**TASK STATEMENT:** Reproduce the text of every item below word for word, leaving out the pictures.

**MATERIAL SUPPLIED:**

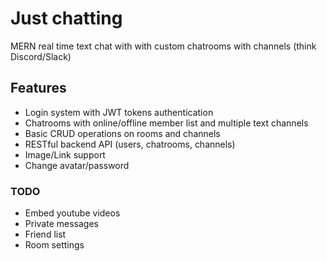 # Just chatting

MERN real time text chat with with custom chatrooms with channels (think Discord/Slack)

## Features

* Login system with JWT tokens authentication
* Chatrooms with online/offline member list and multiple text channels
* Basic CRUD operations on rooms and channels
* RESTful backend API (users, chatrooms, channels)
* Image/Link support
* Change avatar/password

### TODO

* Embed youtube videos
* Private messages
* Friend list
* Room settings
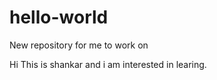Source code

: # hello-world
New repository for me to work on 

Hi This is shankar and i am interested in learing.
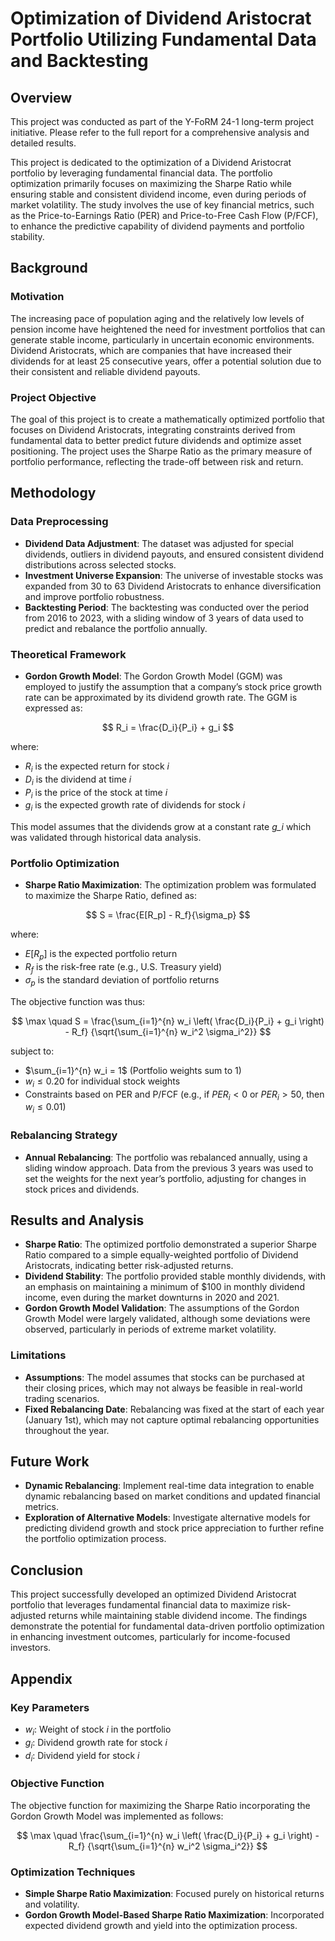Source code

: # Optimization of Dividend Aristocrat Portfolio Utilizing Fundamental Data and Backtesting

## Overview
This project was conducted as part of the Y-FoRM 24-1 long-term project initiative. Please refer to the full report for a comprehensive analysis and detailed results.

This project is dedicated to the optimization of a Dividend Aristocrat portfolio by leveraging fundamental financial data. The portfolio optimization primarily focuses on maximizing the Sharpe Ratio while ensuring stable and consistent dividend income, even during periods of market volatility. The study involves the use of key financial metrics, such as the Price-to-Earnings Ratio (PER) and Price-to-Free Cash Flow (P/FCF), to enhance the predictive capability of dividend payments and portfolio stability.

## Background
### Motivation
The increasing pace of population aging and the relatively low levels of pension income have heightened the need for investment portfolios that can generate stable income, particularly in uncertain economic environments. Dividend Aristocrats, which are companies that have increased their dividends for at least 25 consecutive years, offer a potential solution due to their consistent and reliable dividend payouts.

### Project Objective
The goal of this project is to create a mathematically optimized portfolio that focuses on Dividend Aristocrats, integrating constraints derived from fundamental data to better predict future dividends and optimize asset positioning. The project uses the Sharpe Ratio as the primary measure of portfolio performance, reflecting the trade-off between risk and return.

## Methodology
### Data Preprocessing

- **Dividend Data Adjustment**: The dataset was adjusted for special dividends, outliers in dividend payouts, and ensured consistent dividend distributions across selected stocks.
- **Investment Universe Expansion**: The universe of investable stocks was expanded from 30 to 63 Dividend Aristocrats to enhance diversification and improve portfolio robustness.
- **Backtesting Period**: The backtesting was conducted over the period from 2016 to 2023, with a sliding window of 3 years of data used to predict and rebalance the portfolio annually.

### Theoretical Framework
- **Gordon Growth Model**: The Gordon Growth Model (GGM) was employed to justify the assumption that a company’s stock price growth rate can be approximated by its dividend growth rate. The GGM is expressed as:

$$
R_i = \frac{D_i}{P_i} + g_i
$$

where:

- $R_i$ is the expected return for stock *i*
- $D_i$ is the dividend at time *i*
- $P_i$ is the price of the stock at time *i*
- $g_i$ is the expected growth rate of dividends for stock *i*

This model assumes that the dividends grow at a constant rate *g_i* which was validated through historical data analysis.

### Portfolio Optimization
- **Sharpe Ratio Maximization**: The optimization problem was formulated to maximize the Sharpe Ratio, defined as:

$$
S = \frac{E[R_p] - R_f}{\sigma_p}
$$

where:

- $E[R_p]$ is the expected portfolio return  
- $R_f$ is the risk-free rate (e.g., U.S. Treasury yield)  
- $\sigma_p$ is the standard deviation of portfolio returns  

The objective function was thus:

$$
\max \quad S = \frac{\sum_{i=1}^{n} w_i \left( \frac{D_i}{P_i} + g_i \right) - R_f}
{\sqrt{\sum_{i=1}^{n} w_i^2 \sigma_i^2}}
$$

subject to:

- $\sum_{i=1}^{n} w_i = 1$ (Portfolio weights sum to 1)  
- $w_i \leq 0.20$ for individual stock weights  
- Constraints based on PER and P/FCF (e.g., if $PER_i < 0$ or $PER_i > 50$, then $w_i \leq 0.01$)

### Rebalancing Strategy
- **Annual Rebalancing**: The portfolio was rebalanced annually, using a sliding window approach. Data from the previous 3 years was used to set the weights for the next year’s portfolio, adjusting for changes in stock prices and dividends.

## Results and Analysis
- **Sharpe Ratio**: The optimized portfolio demonstrated a superior Sharpe Ratio compared to a simple equally-weighted portfolio of Dividend Aristocrats, indicating better risk-adjusted returns.
- **Dividend Stability**: The portfolio provided stable monthly dividends, with an emphasis on maintaining a minimum of $100 in monthly dividend income, even during the market downturns in 2020 and 2021.
- **Gordon Growth Model Validation**: The assumptions of the Gordon Growth Model were largely validated, although some deviations were observed, particularly in periods of extreme market volatility.

### Limitations
- **Assumptions**: The model assumes that stocks can be purchased at their closing prices, which may not always be feasible in real-world trading scenarios.
- **Fixed Rebalancing Date**: Rebalancing was fixed at the start of each year (January 1st), which may not capture optimal rebalancing opportunities throughout the year.

## Future Work
- **Dynamic Rebalancing**: Implement real-time data integration to enable dynamic rebalancing based on market conditions and updated financial metrics.
- **Exploration of Alternative Models**: Investigate alternative models for predicting dividend growth and stock price appreciation to further refine the portfolio optimization process.

## Conclusion
This project successfully developed an optimized Dividend Aristocrat portfolio that leverages fundamental financial data to maximize risk-adjusted returns while maintaining stable dividend income. The findings demonstrate the potential for fundamental data-driven portfolio optimization in enhancing investment outcomes, particularly for income-focused investors.

## Appendix
### Key Parameters

- $w_i$: Weight of stock *i* in the portfolio  
- $g_i$: Dividend growth rate for stock *i*  
- $d_i$: Dividend yield for stock *i*  

### Objective Function
The objective function for maximizing the Sharpe Ratio incorporating the Gordon Growth Model was implemented as follows:

$$
\max \quad \frac{\sum_{i=1}^{n} w_i \left( \frac{D_i}{P_i} + g_i \right) - R_f}
{\sqrt{\sum_{i=1}^{n} w_i^2 \sigma_i^2}}
$$

### Optimization Techniques
- **Simple Sharpe Ratio Maximization**: Focused purely on historical returns and volatility.
- **Gordon Growth Model-Based Sharpe Ratio Maximization**: Incorporated expected dividend growth and yield into the optimization process.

**ANSWER SPACE:**
 # Just chatting

MERN real time text chat with with custom chatrooms with channels (think Discord/Slack)

## Features

* Login system with JWT tokens authentication
* Chatrooms with online/offline member list and multiple text channels
* Basic CRUD operations on rooms and channels
* RESTful backend API (users, chatrooms, channels)
* Image/Link support
* Change avatar/password

### TODO

* Embed youtube videos
* Private messages
* Friend list
* Room settings
Source code

: # hello-world
New repository for me to work on 

Hi This is shankar and i am interested in learing.
Source code

: # Optimization of Dividend Aristocrat Portfolio Utilizing Fundamental Data and Backtesting

## Overview
This project was conducted as part of the Y-FoRM 24-1 long-term project initiative. Please refer to the full report for a comprehensive analysis and detailed results.

This project is dedicated to the optimization of a Dividend Aristocrat portfolio by leveraging fundamental financial data. The portfolio optimization primarily focuses on maximizing the Sharpe Ratio while ensuring stable and consistent dividend income, even during periods of market volatility. The study involves the use of key financial metrics, such as the Price-to-Earnings Ratio (PER) and Price-to-Free Cash Flow (P/FCF), to enhance the predictive capability of dividend payments and portfolio stability.

## Background
### Motivation
The increasing pace of population aging and the relatively low levels of pension income have heightened the need for investment portfolios that can generate stable income, particularly in uncertain economic environments. Dividend Aristocrats, which are companies that have increased their dividends for at least 25 consecutive years, offer a potential solution due to their consistent and reliable dividend payouts.

### Project Objective
The goal of this project is to create a mathematically optimized portfolio that focuses on Dividend Aristocrats, integrating constraints derived from fundamental data to better predict future dividends and optimize asset positioning. The project uses the Sharpe Ratio as the primary measure of portfolio performance, reflecting the trade-off between risk and return.

## Methodology
### Data Preprocessing

- **Dividend Data Adjustment**: The dataset was adjusted for special dividends, outliers in dividend payouts, and ensured consistent dividend distributions across selected stocks.
- **Investment Universe Expansion**: The universe of investable stocks was expanded from 30 to 63 Dividend Aristocrats to enhance diversification and improve portfolio robustness.
- **Backtesting Period**: The backtesting was conducted over the period from 2016 to 2023, with a sliding window of 3 years of data used to predict and rebalance the portfolio annually.

### Theoretical Framework
- **Gordon Growth Model**: The Gordon Growth Model (GGM) was employed to justify the assumption that a company’s stock price growth rate can be approximated by its dividend growth rate. The GGM is expressed as:

$$
R_i = \frac{D_i}{P_i} + g_i
$$

where:

- $R_i$ is the expected return for stock *i*
- $D_i$ is the dividend at time *i*
- $P_i$ is the price of the stock at time *i*
- $g_i$ is the expected growth rate of dividends for stock *i*

This model assumes that the dividends grow at a constant rate *g_i* which was validated through historical data analysis.

### Portfolio Optimization
- **Sharpe Ratio Maximization**: The optimization problem was formulated to maximize the Sharpe Ratio, defined as:

$$
S = \frac{E[R_p] - R_f}{\sigma_p}
$$

where:

- $E[R_p]$ is the expected portfolio return  
- $R_f$ is the risk-free rate (e.g., U.S. Treasury yield)  
- $\sigma_p$ is the standard deviation of portfolio returns  

The objective function was thus:

$$
\max \quad S = \frac{\sum_{i=1}^{n} w_i \left( \frac{D_i}{P_i} + g_i \right) - R_f}
{\sqrt{\sum_{i=1}^{n} w_i^2 \sigma_i^2}}
$$

subject to:

- $\sum_{i=1}^{n} w_i = 1$ (Portfolio weights sum to 1)  
- $w_i \leq 0.20$ for individual stock weights  
- Constraints based on PER and P/FCF (e.g., if $PER_i < 0$ or $PER_i > 50$, then $w_i \leq 0.01$)

### Rebalancing Strategy
- **Annual Rebalancing**: The portfolio was rebalanced annually, using a sliding window approach. Data from the previous 3 years was used to set the weights for the next year’s portfolio, adjusting for changes in stock prices and dividends.

## Results and Analysis
- **Sharpe Ratio**: The optimized portfolio demonstrated a superior Sharpe Ratio compared to a simple equally-weighted portfolio of Dividend Aristocrats, indicating better risk-adjusted returns.
- **Dividend Stability**: The portfolio provided stable monthly dividends, with an emphasis on maintaining a minimum of $100 in monthly dividend income, even during the market downturns in 2020 and 2021.
- **Gordon Growth Model Validation**: The assumptions of the Gordon Growth Model were largely validated, although some deviations were observed, particularly in periods of extreme market volatility.

### Limitations
- **Assumptions**: The model assumes that stocks can be purchased at their closing prices, which may not always be feasible in real-world trading scenarios.
- **Fixed Rebalancing Date**: Rebalancing was fixed at the start of each year (January 1st), which may not capture optimal rebalancing opportunities throughout the year.

## Future Work
- **Dynamic Rebalancing**: Implement real-time data integration to enable dynamic rebalancing based on market conditions and updated financial metrics.
- **Exploration of Alternative Models**: Investigate alternative models for predicting dividend growth and stock price appreciation to further refine the portfolio optimization process.

## Conclusion
This project successfully developed an optimized Dividend Aristocrat portfolio that leverages fundamental financial data to maximize risk-adjusted returns while maintaining stable dividend income. The findings demonstrate the potential for fundamental data-driven portfolio optimization in enhancing investment outcomes, particularly for income-focused investors.

## Appendix
### Key Parameters

- $w_i$: Weight of stock *i* in the portfolio  
- $g_i$: Dividend growth rate for stock *i*  
- $d_i$: Dividend yield for stock *i*  

### Objective Function
The objective function for maximizing the Sharpe Ratio incorporating the Gordon Growth Model was implemented as follows:

$$
\max \quad \frac{\sum_{i=1}^{n} w_i \left( \frac{D_i}{P_i} + g_i \right) - R_f}
{\sqrt{\sum_{i=1}^{n} w_i^2 \sigma_i^2}}
$$

### Optimization Techniques
- **Simple Sharpe Ratio Maximization**: Focused purely on historical returns and volatility.
- **Gordon Growth Model-Based Sharpe Ratio Maximization**: Incorporated expected dividend growth and yield into the optimization process.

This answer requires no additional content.